=== AIM OF THE EXERCISE ===
Please quote only the lines that start at the one with "left eye: (1433, 587)" and go on to the last line of the data, both ends kept.

- Opening Delimiter -

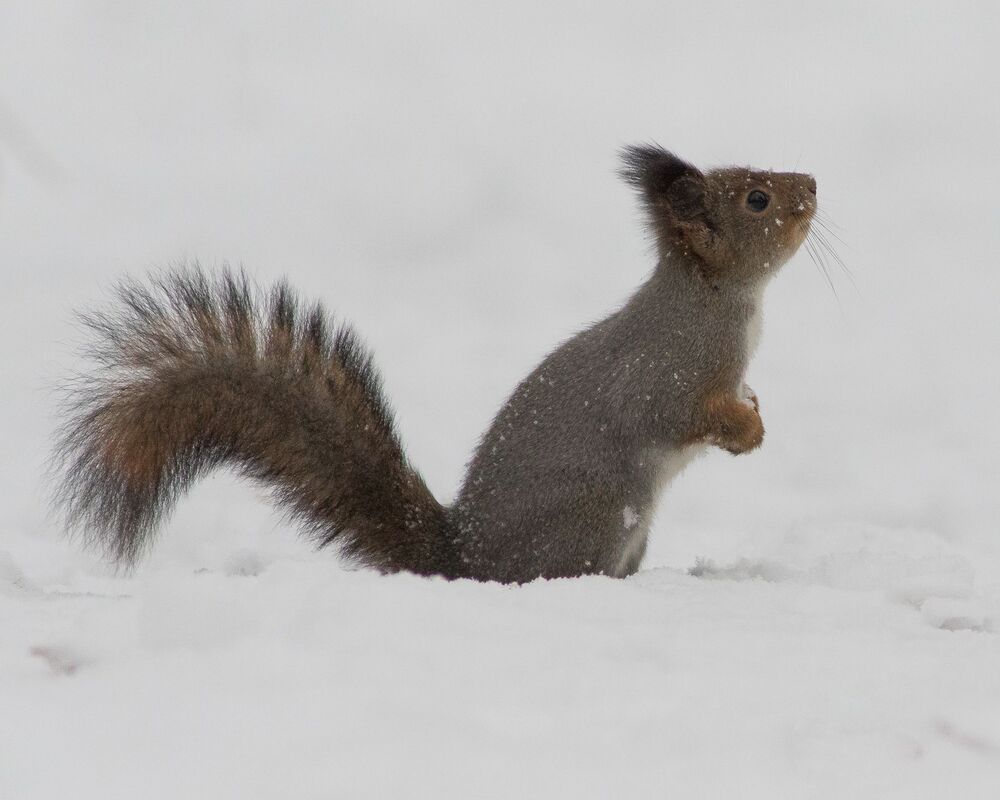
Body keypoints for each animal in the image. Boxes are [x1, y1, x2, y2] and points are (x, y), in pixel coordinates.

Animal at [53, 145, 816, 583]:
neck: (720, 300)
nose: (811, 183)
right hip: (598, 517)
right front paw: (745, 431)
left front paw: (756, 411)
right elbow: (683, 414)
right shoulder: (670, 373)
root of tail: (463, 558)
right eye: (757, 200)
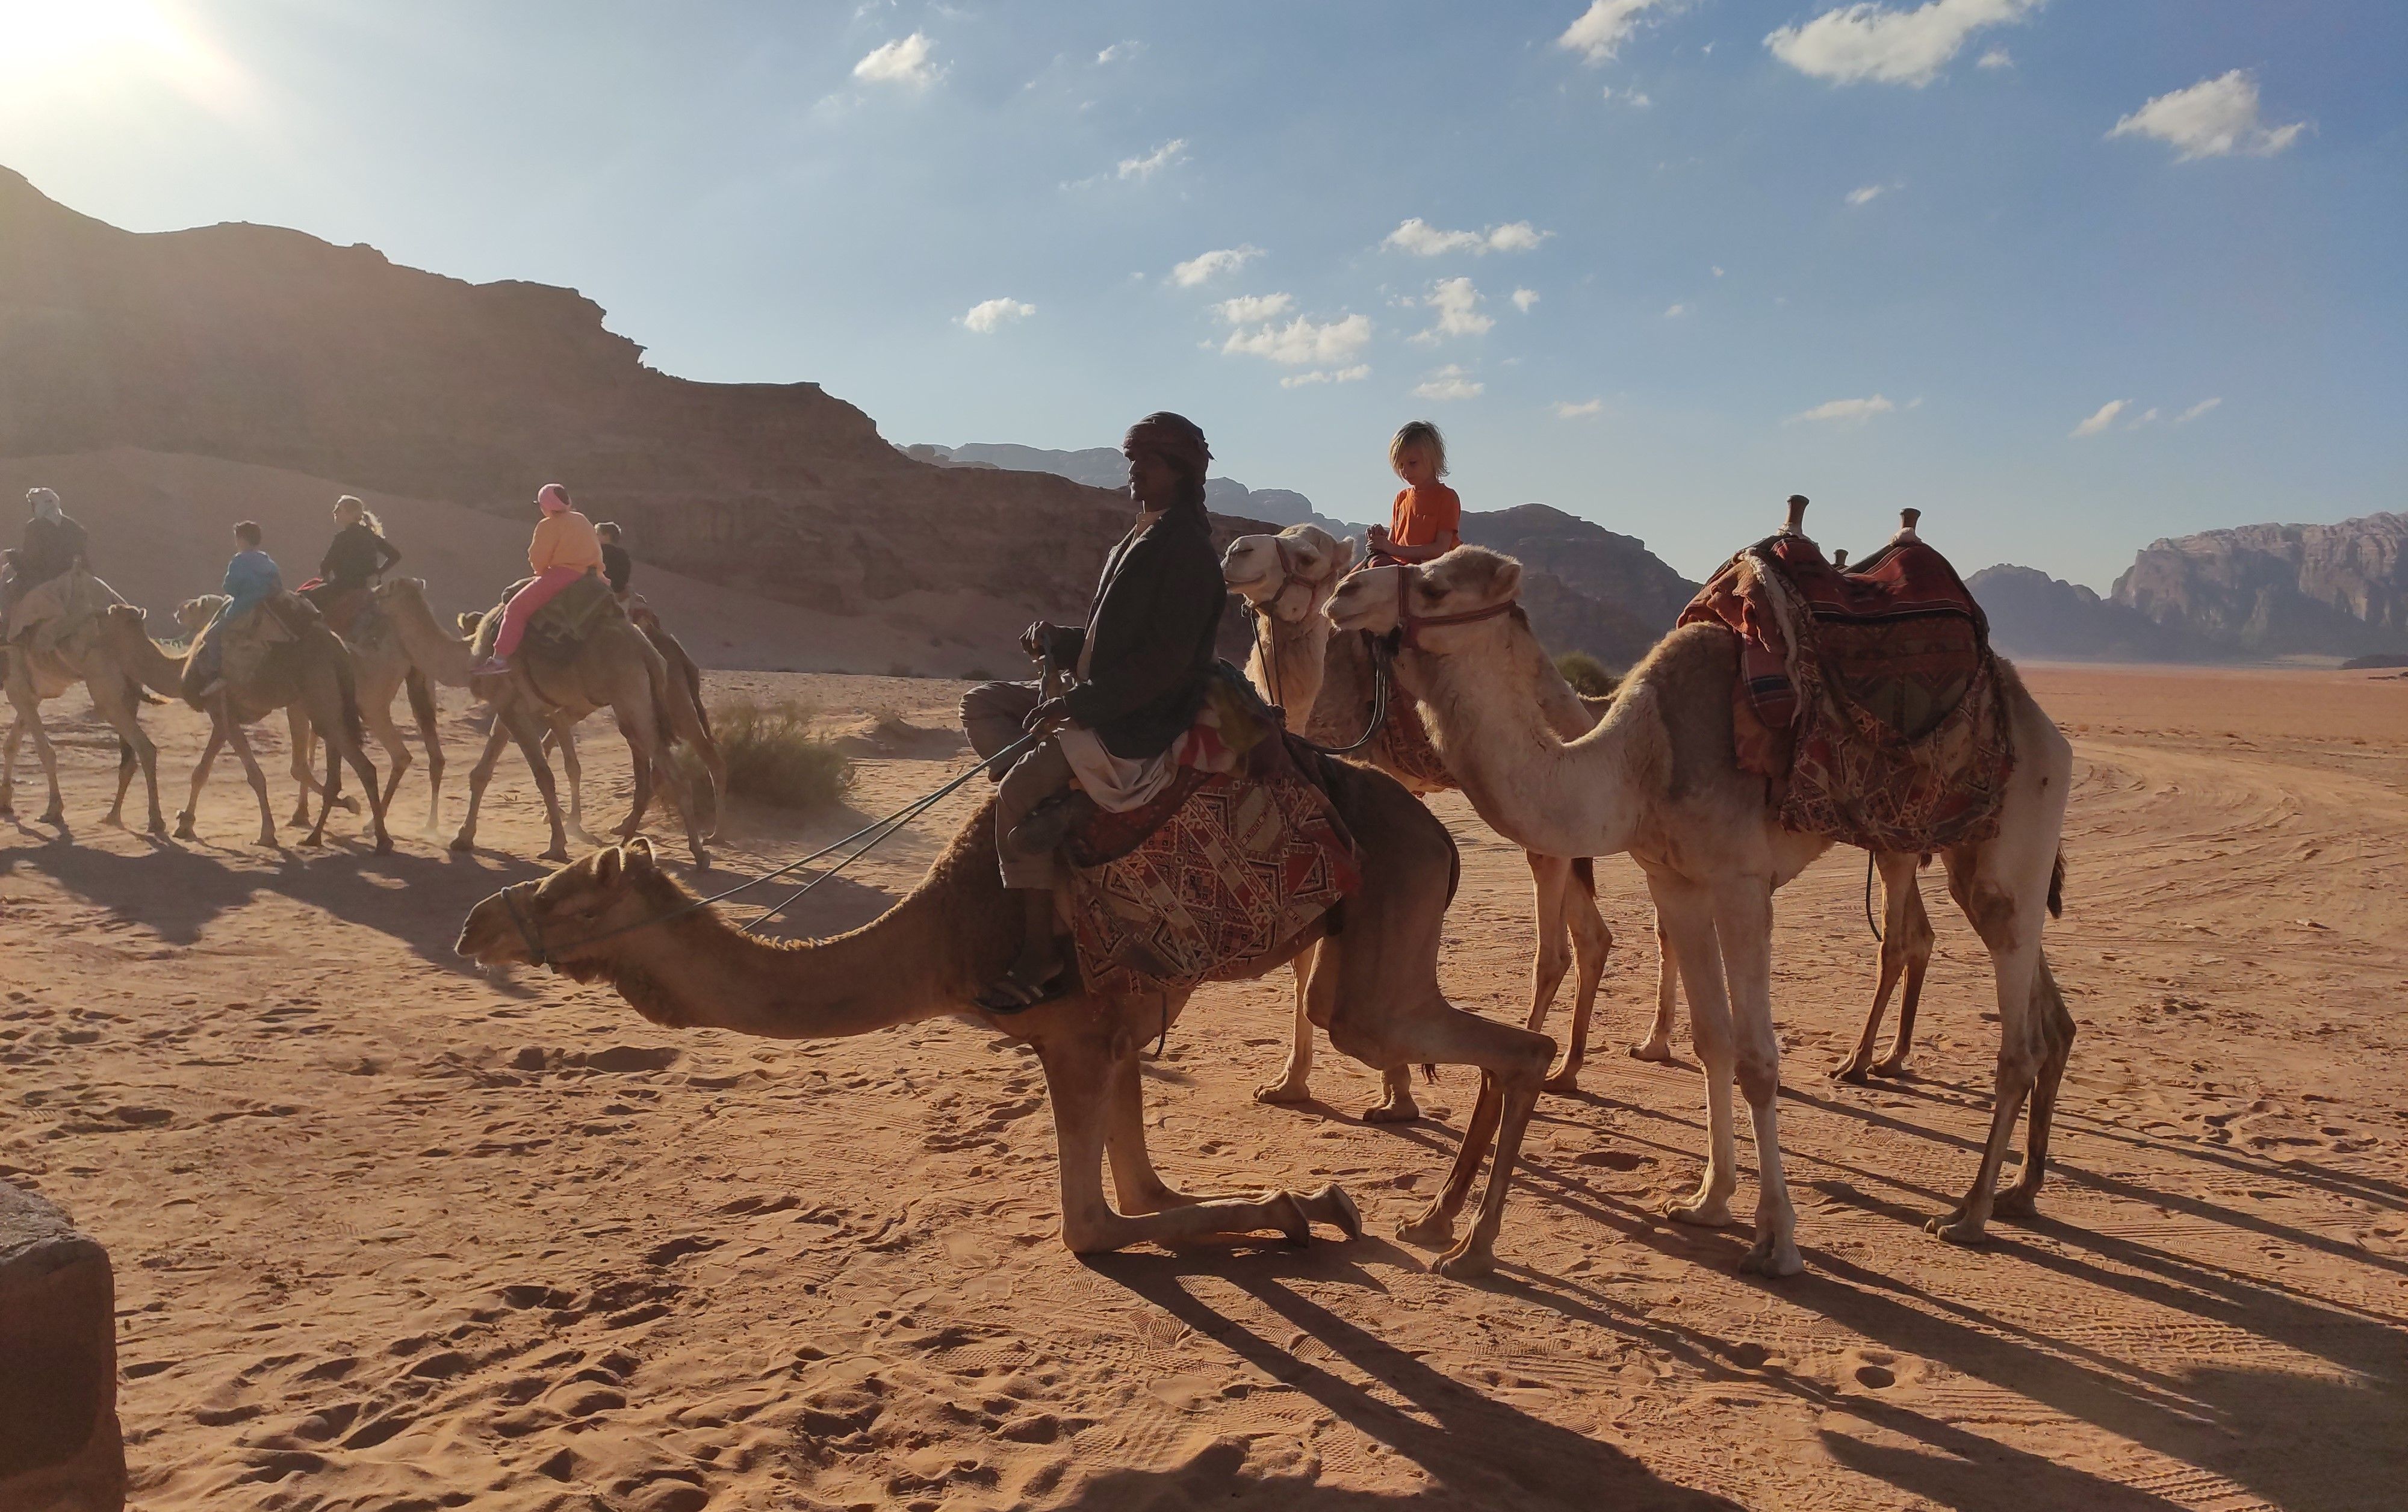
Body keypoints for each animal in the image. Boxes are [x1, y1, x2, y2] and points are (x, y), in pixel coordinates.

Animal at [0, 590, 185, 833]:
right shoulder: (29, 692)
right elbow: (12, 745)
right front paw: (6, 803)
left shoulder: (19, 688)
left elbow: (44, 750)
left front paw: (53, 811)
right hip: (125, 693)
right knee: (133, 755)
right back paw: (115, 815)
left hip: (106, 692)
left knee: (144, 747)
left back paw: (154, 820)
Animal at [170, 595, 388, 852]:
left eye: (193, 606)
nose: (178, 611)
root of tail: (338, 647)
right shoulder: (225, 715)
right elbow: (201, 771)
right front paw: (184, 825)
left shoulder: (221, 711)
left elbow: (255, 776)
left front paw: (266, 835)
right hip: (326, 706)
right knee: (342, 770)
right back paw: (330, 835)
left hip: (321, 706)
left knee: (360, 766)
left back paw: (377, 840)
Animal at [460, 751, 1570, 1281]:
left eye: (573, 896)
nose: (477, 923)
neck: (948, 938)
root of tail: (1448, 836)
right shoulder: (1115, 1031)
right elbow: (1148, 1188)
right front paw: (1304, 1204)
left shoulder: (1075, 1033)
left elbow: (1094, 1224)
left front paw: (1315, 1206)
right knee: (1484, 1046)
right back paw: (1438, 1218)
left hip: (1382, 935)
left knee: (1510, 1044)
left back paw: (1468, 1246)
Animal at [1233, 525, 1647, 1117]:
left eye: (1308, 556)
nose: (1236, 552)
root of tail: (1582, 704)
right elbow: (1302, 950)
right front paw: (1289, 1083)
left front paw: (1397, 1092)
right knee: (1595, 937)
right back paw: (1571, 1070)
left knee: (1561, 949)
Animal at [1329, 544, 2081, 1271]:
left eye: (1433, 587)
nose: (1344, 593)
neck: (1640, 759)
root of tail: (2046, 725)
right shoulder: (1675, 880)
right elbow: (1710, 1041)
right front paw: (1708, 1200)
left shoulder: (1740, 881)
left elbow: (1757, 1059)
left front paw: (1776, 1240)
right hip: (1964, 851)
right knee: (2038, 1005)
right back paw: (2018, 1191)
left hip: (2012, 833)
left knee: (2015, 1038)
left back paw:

- Closing Delimiter -

=== EXERCISE OUTPUT ===
left eye: (1433, 587)
nose: (1344, 593)
neck: (1640, 759)
root of tail: (2046, 725)
right shoulder: (1675, 880)
right elbow: (1710, 1041)
right front paw: (1708, 1200)
left shoulder: (1740, 881)
left elbow: (1757, 1059)
left front paw: (1776, 1240)
right hip: (1964, 851)
right knee: (2038, 1005)
right back paw: (2018, 1191)
left hip: (2012, 833)
left knee: (2015, 1038)
left back paw:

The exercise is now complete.